Environment: Apache Hadoop, AWS, EMR, EC2, S3, Horton works, Map Reduce, Hive, Pig, Sqoop, Apache Spark, Zookeeper, HBase, Java, Oozie, Oracle, MySQL, Netezza and UNIX Shell Scripting.
Hadoop Developer
Confidential
Responsibilities:
- Installed and configured Hadoop MapReduce, HDFS, Developed multiple MapReduce jobs in java for data cleaning and preprocessing
- Installed and configured Apache Hadoop to test the maintenance of log files in Hadoop cluster
- Importing and exporting data into HDFS and Hive using Sqoop
- Experienced in defining job flows and managing and reviewing Hadoop log files
- Load and transform large sets of structured, semi structured and unstructured data
- Responsible to manage data coming from different sources and for implementing MongoDB to store and analyze unstructured data
- Supported Map Reduce Programs those are running on the cluster and involved in loading data from UNIX file system to HDFS
- Installed and configured Hive and written Hive UDFs
- Involved in creating Hive tables, loading with data and writing hive queries that will run internally in map reduce way
- Involved in Hadoop cluster task like Adding and Removing Nodes without any effect to running jobs and data
- Created HBase tables to store variable data formats of PII data coming from different portfolios
- Load and transform large sets of structured, semi structured and unstructured data
- Cluster coordination services through Zookeeper
- Exported the analyzed data to the relational databases using Sqoop for visualization and to generate reports for the BI team
- Supported in setting up QA environment and updating configurations for implementing scripts with Pig and Sqoop
- Continuous monitoring and managing the Hadoop cluster using Cloudera Manager
- Used Hibernate ORM framework with Spring framework for data persistence and transaction management and involved in templates and screens in HTML and JavaScript
Environment: Hadoop, HDFS, MapReduce, Pig, Sqoop, UNIX, HBase, Java, JavaScript, HTML
SQL/Java Developer
Confidential
Responsibilities:
- Importing the data from the MySQL and Oracle into the HDFS using Sqoop.

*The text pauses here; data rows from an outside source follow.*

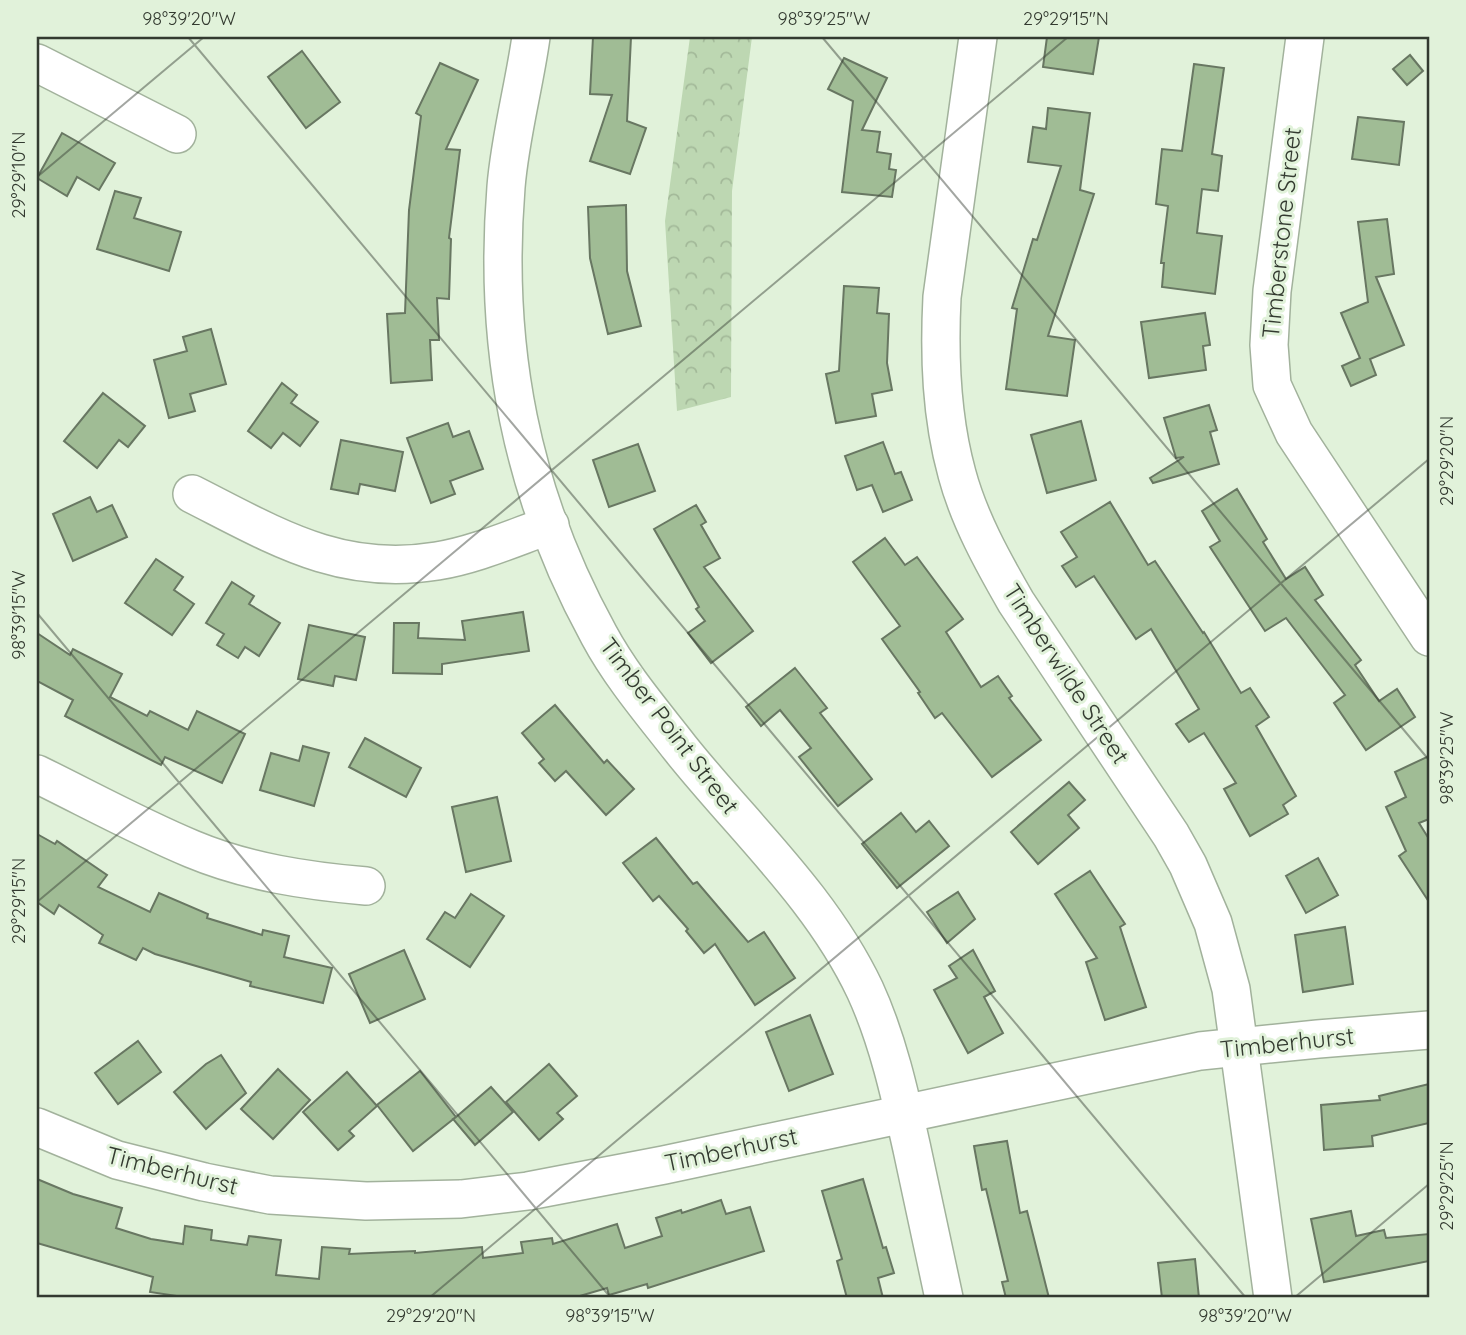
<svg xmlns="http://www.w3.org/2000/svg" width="1466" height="1335" font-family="Quicksand,sans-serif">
  <defs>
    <pattern id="forest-crowns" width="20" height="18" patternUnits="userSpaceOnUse" patternTransform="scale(1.75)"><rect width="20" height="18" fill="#bdd7b2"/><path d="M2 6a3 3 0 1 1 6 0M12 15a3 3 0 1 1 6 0" fill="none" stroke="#a3b999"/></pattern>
  </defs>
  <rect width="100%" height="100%" fill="#e1f2da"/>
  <path fill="url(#forest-crowns)" d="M690 37H752L732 191 731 397 677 411 665 221Z"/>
  <g fill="#a0bc95" stroke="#687762" stroke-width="2">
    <path d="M593 37H631L627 121 646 128 630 174 590 161 612 95 590 94Z"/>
    <path d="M1047 37H1099L1093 74 1043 67Z"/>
    <path d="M302 51 340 102 306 128 268 77Z"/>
    <path d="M1410 55 1423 71 1407 85 1393 69Z"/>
    <path d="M844 58 887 78 862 130 880 132 877 152 891 154 889 169 896 170 892 197 842 192 853 101 828 89Z"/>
    <path d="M440 63 478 80 446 149 460 150 449 238 451 239 449 299 437 298 439 340H430L432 380 391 383 387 314 405 313 409 210 421 116 416 113Z"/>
    <path d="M1194 64 1224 68 1212 154 1222 156 1218 191 1202 189 1197 233 1222 236 1215 294 1162 287 1164 263H1161L1168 206 1156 204 1162 149 1182 151Z"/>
    <path d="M1048 108 1090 113 1080 190 1094 194 1048 336 1075 340 1067 396 1006 389 1017 309 1012 308 1033 239 1037 240 1061 166 1028 162 1033 127 1046 129Z"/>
    <path d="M1358 117 1404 122 1399 165 1352 159Z"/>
    <path d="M62 133 115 163 99 190 77 177 67 196 37 178Z"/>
    <path d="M115 191 141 198 134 218 181 232 169 271 97 249Z"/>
    <path d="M626 205 627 271 641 326 608 334 590 258 588 207Z"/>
    <path d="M1387 219 1394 274 1376 277 1404 345 1370 359 1376 375 1351 386 1342 366 1360 358 1341 313 1368 302 1358 222Z"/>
    <path d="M844 286 879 288 877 313 889 314 887 363 892 390 872 394 876 416 836 423 826 374 839 371Z"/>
    <path d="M1205 313 1210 345 1203 346 1206 370 1149 378 1141 322Z"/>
    <path d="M211 329 226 384 190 394 195 411 169 418 154 360 187 351 183 337Z"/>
    <path d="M282 383 297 395 291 403 318 422 300 446 283 433 271 448 248 431Z"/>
    <path d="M103 393 145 426 128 447 119 440 97 468 64 441Z"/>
    <path d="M1209 405 1217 430 1210 432 1219 464 1153 483 1150 478 1184 457 1176 458 1164 418Z"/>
    <path d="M1081 421 1096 480 1047 493 1031 435Z"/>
    <path d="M448 423 453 437 469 431 483 469 450 481 455 494 431 503 407 438Z"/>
    <path d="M341 440 403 452 395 491 360 484 358 494 331 489Z"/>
    <path d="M883 442 895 474 901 472 912 500 883 512 872 485 857 490 845 456Z"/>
    <path d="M638 444 655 491 609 507 593 460Z"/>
    <path d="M1237 489 1267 539 1263 542 1286 579 1305 567 1323 595 1315 600 1361 660 1355 665 1379 701 1397 689 1415 717 1366 750 1334 703 1345 695 1286 618 1265 631 1210 547 1220 541 1202 511Z"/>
    <path d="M90 497 97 512 112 505 127 537 73 561 53 514Z"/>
    <path d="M1110 502 1148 565 1155 561 1203 633 1204 632 1241 693 1250 688 1269 717 1256 726 1296 796 1283 805 1288 814 1250 836 1224 789 1236 783 1204 733 1189 742 1176 724 1199 709 1151 629 1136 639 1094 576 1076 587 1062 566 1077 557 1061 532Z"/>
    <path d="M696 505 706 522 701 525 720 558 704 567 753 631 711 663 688 633 705 621 696 609 699 607 654 529Z"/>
    <path d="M885 538 905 565 917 557 963 619 946 632 981 687 998 676 1012 696 1009 698 1041 740 992 777 942 713 935 718 918 693 920 692 882 639 900 626 853 562Z"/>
    <path d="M156 559 183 577 174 590 194 604 172 635 125 603Z"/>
    <path d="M232 582 254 596 249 604 280 623 259 656 245 647 238 658 217 645 224 634 206 623Z"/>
    <path d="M523 612 529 651 442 664V674L393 673 394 623H419L418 638 465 640 462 621Z"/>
    <path d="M309 625 365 637 356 680 335 676 333 686 298 679Z"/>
    <path d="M37 633 70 655 73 649 122 674 110 697 147 716 150 711 188 730 197 711 245 734 222 783 165 757 161 765 65 716 73 700 37 681Z"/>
    <path d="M795 668 827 708 820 713 872 779 838 806 799 757 811 748 780 710 761 726 746 707Z"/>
    <path d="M555 705 604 763 607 760 634 789 606 815 566 771 555 781 539 763 544 759 522 733Z"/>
    <path d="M365 738 421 768 406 797 349 767Z"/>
    <path d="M303 746 329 753 314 806 260 790 271 753 299 761Z"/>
    <path d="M1429 756V819L1419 823 1429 839V902L1399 856 1406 851 1386 807 1406 797 1395 772Z"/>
    <path d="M1069 782 1085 800 1068 815 1079 828 1038 864 1011 832Z"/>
    <path d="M497 797 511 861 466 872 452 807Z"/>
    <path d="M901 813 916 832 929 821 949 846 897 888 862 844Z"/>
    <path d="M37 834 55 844 57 841 107 875 98 887 150 912 159 893 208 914 207 918 262 935 263 930 289 936 284 957 332 968 323 1003 250 986 251 982 155 954 143 948 136 960 99 943 103 935 59 905 54 914 37 902Z"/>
    <path d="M656 838 693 884 697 882 748 942 764 932 795 978 755 1005 715 944 704 953 686 931 688 929 659 896 653 901 623 863Z"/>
    <path d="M1318 858 1338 895 1306 913 1286 876Z"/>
    <path d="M1090 871 1125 924 1120 927 1146 1007 1105 1020 1086 962 1097 958 1055 894Z"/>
    <path d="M958 892 975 919 947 943 927 912Z"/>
    <path d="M471 894 504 916 470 967 427 939 445 912 455 918Z"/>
    <path d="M1345 927 1353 984 1303 992 1295 935Z"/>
    <path d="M404 950 425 999 370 1023 349 974Z"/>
    <path d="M973 950 995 991 984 997 1003 1033 968 1053 934 990 957 978 949 966Z"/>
    <path d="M810 1015 833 1074 789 1091 766 1032Z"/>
    <path d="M138 1041 161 1072 118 1104 95 1073Z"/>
    <path d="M221 1055 246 1093 206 1129 174 1092 206 1064Z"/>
    <path d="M549 1064 577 1096 557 1113 563 1119 539 1140 506 1102Z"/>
    <path d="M278 1069 310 1100 273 1139 241 1109Z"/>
    <path d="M420 1071 456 1117 491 1087 513 1112 475 1145 453 1119 456 1117 413 1151 377 1105Z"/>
    <path d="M347 1072 377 1106 349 1131 354 1136 338 1150 303 1112Z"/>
    <path d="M1429 1084V1123L1372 1136 1373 1146 1324 1150 1321 1105 1380 1100 1379 1096Z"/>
    <path d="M1007 1141 1020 1213 1027 1211 1049 1298H1006L1002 1282 1008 1281 986 1189 982 1190 974 1146Z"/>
    <path d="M37 1179 73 1194 122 1208 116 1228 151 1239 183 1244 185 1226 212 1230 211 1240 247 1245 249 1236 281 1240 276 1275 319 1279 322 1247 350 1249 349 1254 415 1251V1253L482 1247 483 1258 523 1253 521 1242 552 1238 553 1244 617 1224 625 1248 662 1236 656 1218 681 1210 682 1213 721 1200 726 1214 750 1207 764 1251 648 1288 647 1284 609 1295 607 1288 573 1298H190L150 1292 153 1277 37 1243Z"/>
    <path d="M863 1179 883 1248 886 1247 894 1273 878 1278 883 1298H847L837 1261 842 1259 822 1191Z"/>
    <path d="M1351 1211 1356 1236 1384 1230 1386 1238 1429 1234V1261L1324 1282 1311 1219Z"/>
    <path d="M1195 1259 1199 1298H1162L1158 1263Z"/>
  </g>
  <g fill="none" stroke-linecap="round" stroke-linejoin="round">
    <defs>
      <g id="minor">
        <path d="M531 37C524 87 510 137 506 187 493 348 521 493 599 635 621 676 652 712 680 748 743 827 821 897 865 990 888 1040 900 1095 912 1149 923 1199 933 1249 944 1298"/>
        <path d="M978 37 942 297C939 357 941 416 957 474 969 519 993 562 1016 602L1171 835 1188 865 1213 923 1231 989 1273 1298"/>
        <path d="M1305 37 1272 291 1269 345 1272 385 1294 433 1429 637"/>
        <path d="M37 63 177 134"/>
        <path d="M192 494C275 536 340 577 437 561 475 555 513 538 550 525"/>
        <path d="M37 774C88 799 139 827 192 849 247 872 307 881 366 886"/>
        <path d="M37 1127 117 1160 204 1182 270 1195 366 1201 461 1199 528 1191 664 1165 1200 1051 1318 1039 1429 1030"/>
      </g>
    </defs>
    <use href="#minor" stroke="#a2b29c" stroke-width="40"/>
    <use href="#minor" stroke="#fff" stroke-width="37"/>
  </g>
  <path fill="none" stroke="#333a30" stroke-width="2" stroke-opacity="0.45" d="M188 37 1246 1298M822 37 1429 760M37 177 204 37M37 613 611 1298M37 902 1068 37M429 1298 1429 459M1294 1298 1429 1184"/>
  <g text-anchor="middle" stroke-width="6" stroke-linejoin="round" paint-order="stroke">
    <g font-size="24" fill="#333a30" stroke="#e1f2da">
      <text transform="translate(1282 233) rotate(-84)" y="8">Timberstone Street</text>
      <text transform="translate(1066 674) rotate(57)" y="8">Timberwilde Street</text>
      <text transform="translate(669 726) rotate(53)" y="8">Timber Point Street</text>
      <text transform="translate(1287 1043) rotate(-6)" y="8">Timberhurst</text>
      <text transform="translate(731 1150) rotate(-12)" y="8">Timberhurst</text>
      <text transform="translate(172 1171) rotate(14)" y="8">Timberhurst</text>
    </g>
  </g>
  <rect width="1466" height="1335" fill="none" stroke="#e1f2da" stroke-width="77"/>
  <rect x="38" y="38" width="1390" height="1258" fill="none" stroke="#333a30" stroke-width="2.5"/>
  <g font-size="18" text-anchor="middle" fill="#333a30">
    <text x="189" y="25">98°39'20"W</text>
    <text x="824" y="25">98°39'25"W</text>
    <text x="1066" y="25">29°29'15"N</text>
    <text transform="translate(19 175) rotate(-90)" y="6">29°29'10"N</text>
    <text transform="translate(1447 461) rotate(-90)" y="6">29°29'20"N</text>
    <text transform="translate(19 615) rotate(-90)" y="6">98°39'15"W</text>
    <text transform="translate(1447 758) rotate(-90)" y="6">98°39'25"W</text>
    <text transform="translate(19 901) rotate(-90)" y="6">29°29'15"N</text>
    <text transform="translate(1447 1186) rotate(-90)" y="6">29°29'25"N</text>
    <text x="431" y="1322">29°29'20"N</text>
    <text x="610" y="1322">98°39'15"W</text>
    <text x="1245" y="1322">98°39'20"W</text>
  </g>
</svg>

- Implemented CDH3 Hadoop cluster on Centos.
- Worked on installing clusters, commissioning & decommissioning of data node, name node recovery, capacity planning, and slots configuration.
- Developing parser and loader map reduce application to retrieve data from HDFS and store to HBase and Hive.
- Importing the unstructured data into the HDFS using Flume.
- Written Map Reduce java programs to analyze the log data for large-scale data sets.
- Involved in creating Hive tables, loading and analyzing data using hive queries.
- Involved in using HBase Java API on Java application.
- Automated all the jobs for extracting the data from different Data Sources like MySQL to pushing the result set data to Hadoop Distributed File System.
- Developed Pig Latin scripts to extract the data from the output files to load into HDFS.
- Responsible for managing data from multiple sources.
- Created and maintained Technical documentation for launching HADOOP Clusters and for executing Hive queries and Pig Scripts.
- Designed and built many applications to deal with vast amounts of data flowing through multiple Hadoop clusters, using Java-based map-reduce.
- Worked with application teams to install operating system, Hadoop updates, patches, version upgrades as required.
Environment: Hadoop 1.0.0, Map Reduce, Hive, HBase, Flume, Sqoop, Pig, Zookeeper, Java, ETL, SQL, Centos.